Simulated Microgravity Triggers a Membrane Adaptation to Stress in E. coli REL606

Investigating the evolution of Escherichia coli in microgravity offers valuable insights into microbial adaptation to extreme environments. Here the effects of simulated microgravity (SµG) on gene expression of E. coli REL606, a strain evolved terrestrially for 35 years is explored. We evaluated the transcriptomic changes for glucose-limited and glucose-replete conditions over 24 hours which illustrate that SµG increased the expression of stress response and cell membrane-related genes, particularly under glucose-limited conditions. A machine learning model predicted that glucose-limited SµG impacts the cellular membrane, while glucose-replete SµG also inhibits protein synthesis at stationary phase.

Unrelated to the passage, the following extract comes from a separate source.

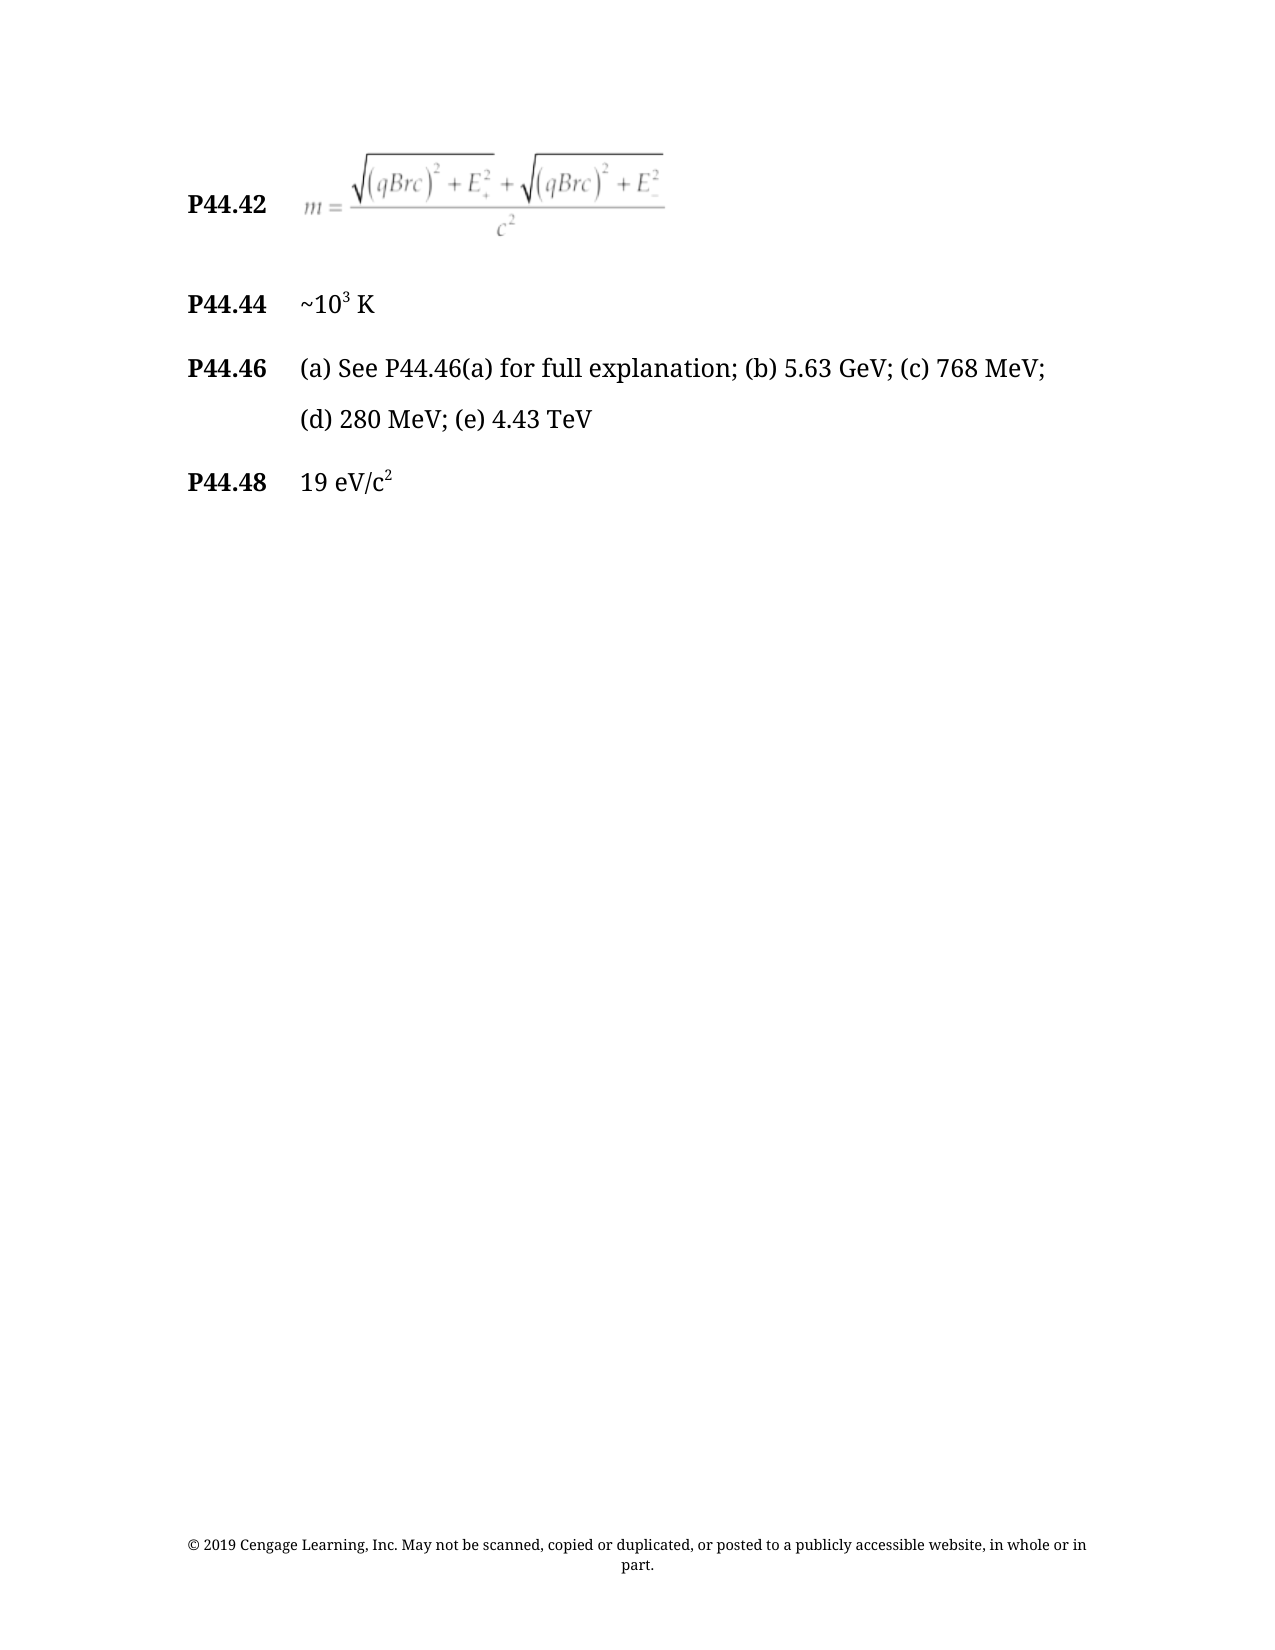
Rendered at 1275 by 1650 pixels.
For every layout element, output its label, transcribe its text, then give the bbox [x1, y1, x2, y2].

These findings highlight the transcriptomic and physiological adaptations of E. coli to short term microgravity, offering a foundation for future research into the long-term effects of space conditions on bacterial evolution. To understand the effect of short-term exposure to microgravity in the REL606 strain of E. coli we grew samples for 24 hours in simulated microgravity conditions using vertical rotation. Control samples were grown in a horizontal rotating plane (rotating) and in a stationary fixture (static). Samples were further challenged by nutrient availability in glucose-limited and glucose-replete media. Samples were collected at initial, exponential, and stationary growth phase in biological quadruplicate and assays for transcriptomic changes via RNA-Seq.